Colombia pushes development of its fossil fuels
Colombia is committed to developing its oil, natural gas, and coal resources for export to world markets, said Luis Alberto Moreno, the Colombian ambassador to the US, on Wednesday.
HOUSTON, June 13 -- Colombia is committed to developing its oil, natural gas, and coal resources for export to world markets, said Luis Alberto Moreno, the Colombian ambassador to the US, on Wednesday.
Since taking office in 1998, Colombian President Andraes Pastrana has worked to reform government regulation of Colombia's energy and mining sector to encourage more participation by international companies in exploration and development of the country's resources, he said.
As a result, the oil and mining industries now account for half of Colombia's total exports, Moreno said at a luncheon in Houston sponsored by the Houston InterAmerican Chamber of Commerce.
"Oil surpassed coffee as our primary export nearly a decade ago.
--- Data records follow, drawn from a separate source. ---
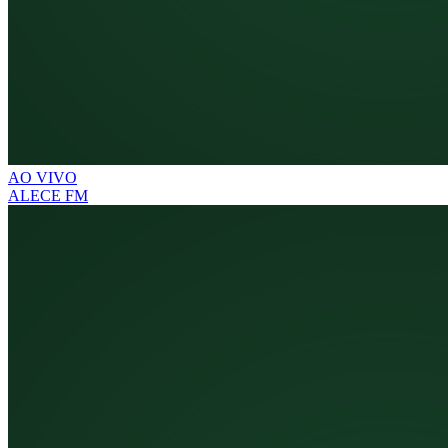
AO VIVO
ALECE FM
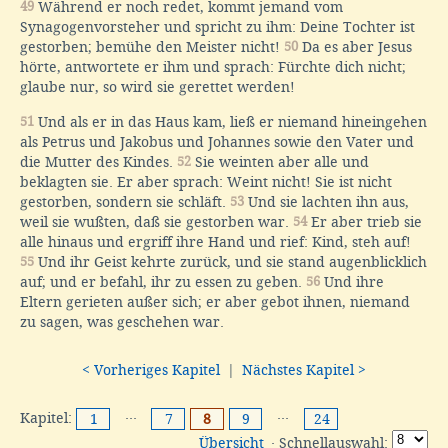
49
Während er noch redet, kommt jemand vom
Synagogenvorsteher und spricht zu ihm: Deine Tochter ist
gestorben; bemühe den Meister nicht!
50
Da es aber Jesus
hörte, antwortete er ihm und sprach: Fürchte dich nicht;
glaube nur, so wird sie gerettet werden!
51
Und als er in das Haus kam, ließ er niemand hineingehen
als Petrus und Jakobus und Johannes sowie den Vater und
die Mutter des Kindes.
52
Sie weinten aber alle und
beklagten sie. Er aber sprach: Weint nicht! Sie ist nicht
gestorben, sondern sie schläft.
53
Und sie lachten ihn aus,
weil sie wußten, daß sie gestorben war.
54
Er aber trieb sie
alle hinaus und ergriff ihre Hand und rief: Kind, steh auf!
55
Und ihr Geist kehrte zurück, und sie stand augenblicklich
auf; und er befahl, ihr zu essen zu geben.
56
Und ihre
Eltern gerieten außer sich; er aber gebot ihnen, niemand
zu sagen, was geschehen war.
< Vorheriges Kapitel
|
Nächstes Kapitel >
Kapitel:
···
···
1
7
8
9
24
Übersicht
· Schnellauswahl:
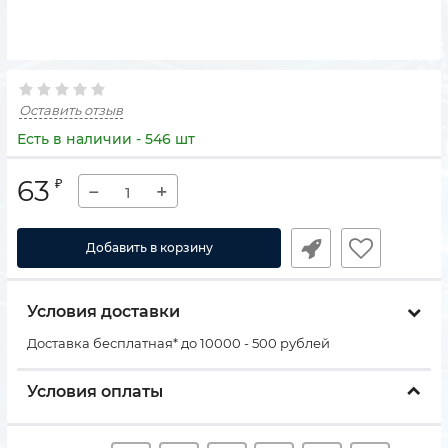
Оставить отзыв
Есть в наличии - 546 шт
63
₽
−
+
Добавить в корзину
Условия доставки
Доставка бесплатная* до 10000 - 500 рублей
Условия оплаты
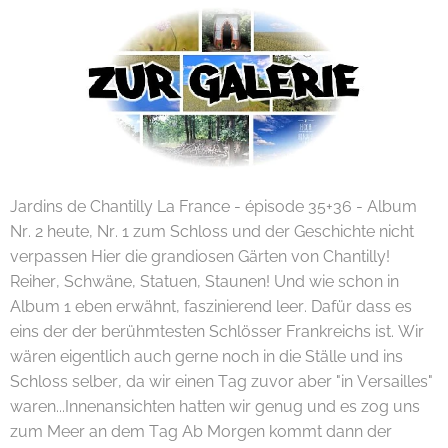
Jardins de Chantilly La France - épisode 35+36 - Album
Nr. 2 heute, Nr. 1 zum Schloss und der Geschichte nicht
verpassen Hier die grandiosen Gärten von Chantilly!
Reiher, Schwäne, Statuen, Staunen! Und wie schon in
Album 1 eben erwähnt, faszinierend leer. Dafür dass es
eins der der berühmtesten Schlösser Frankreichs ist. Wir
wären eigentlich auch gerne noch in die Ställe und ins
Schloss selber, da wir einen Tag zuvor aber "in Versailles"
waren...Innenansichten hatten wir genug und es zog uns
zum Meer an dem Tag Ab Morgen kommt dann der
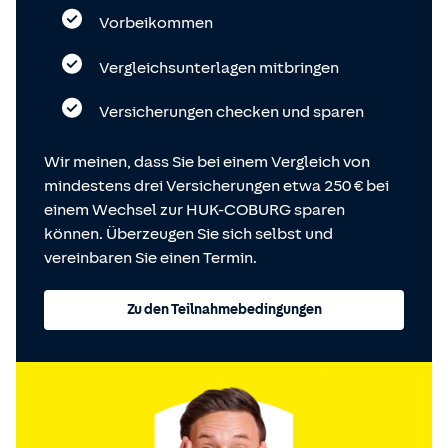
Vorbeikommen
Vergleichsunterlagen mitbringen
Versicherungen checken und sparen
Wir meinen, dass Sie bei einem Vergleich von
mindestens drei Versicherungen etwa 250 € bei
einem Wechsel zur HUK-COBURG sparen
können. Überzeugen Sie sich selbst und
vereinbaren Sie einen Termin.
Zu den Teilnahmebedingungen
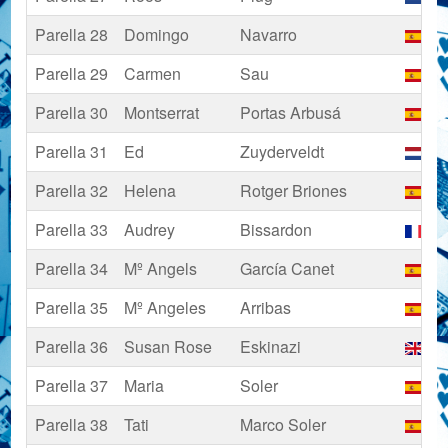
Parella 28
Domingo
Navarro
Es
Parella 29
Carmen
Sau
Es
Parella 30
Montserrat
Portas Arbusá
Es
Parella 31
Ed
Zuyderveldt
Pa
Parella 32
Helena
Rotger Briones
Es
Parella 33
Audrey
Bissardon
Fr
Parella 34
Mº Angels
García Canet
Es
Parella 35
Mº Angeles
Arribas
Es
Parella 36
Susan Rose
Eskinazi
Re
Parella 37
Maria
Soler
Es
Parella 38
Tati
Marco Soler
Es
Last year, coal also surpassed coffee as an export," he said. "Oil accounts for 35% of our total exports, and coal reached as high as 12% last year."
The US is the major market for both the oil and coal exported from Colombia. The country sends 85% of its oil exports to US markets.
"We are the second-largest provider of light, sweet crude to the US and now also the most important provider of low-sulfur coal," said Moreno. "Our low-sulfur coal meets the highest US environmental standards."
Colombia plans to double its coal exports by 2004. By the end of this decade, Colombia will become the third largest coal producer in the world, up from the fifth largest at present, said Moreno.
Moreover, he said, Colombia has some 70 tcf of proven natural gas reserves that it wants to develop for interstate markets in South America. The country has some of the largest untouched energy reserves in South America, with much of its resources in areas where there has been little exploration and development so far, Moreno said.
To encourage development of its oil and gas, the Colombian government has speeded up the licensing process and reduced its take of oil production to 30% from 50% previously. Tax rates now are in a 5%-25% range instead of the fixed rate of 20% earlier, Moreno said.
The result has been increased participation, with 80 companies "from all over the world" now helping Colombia develop its energy resources, he said.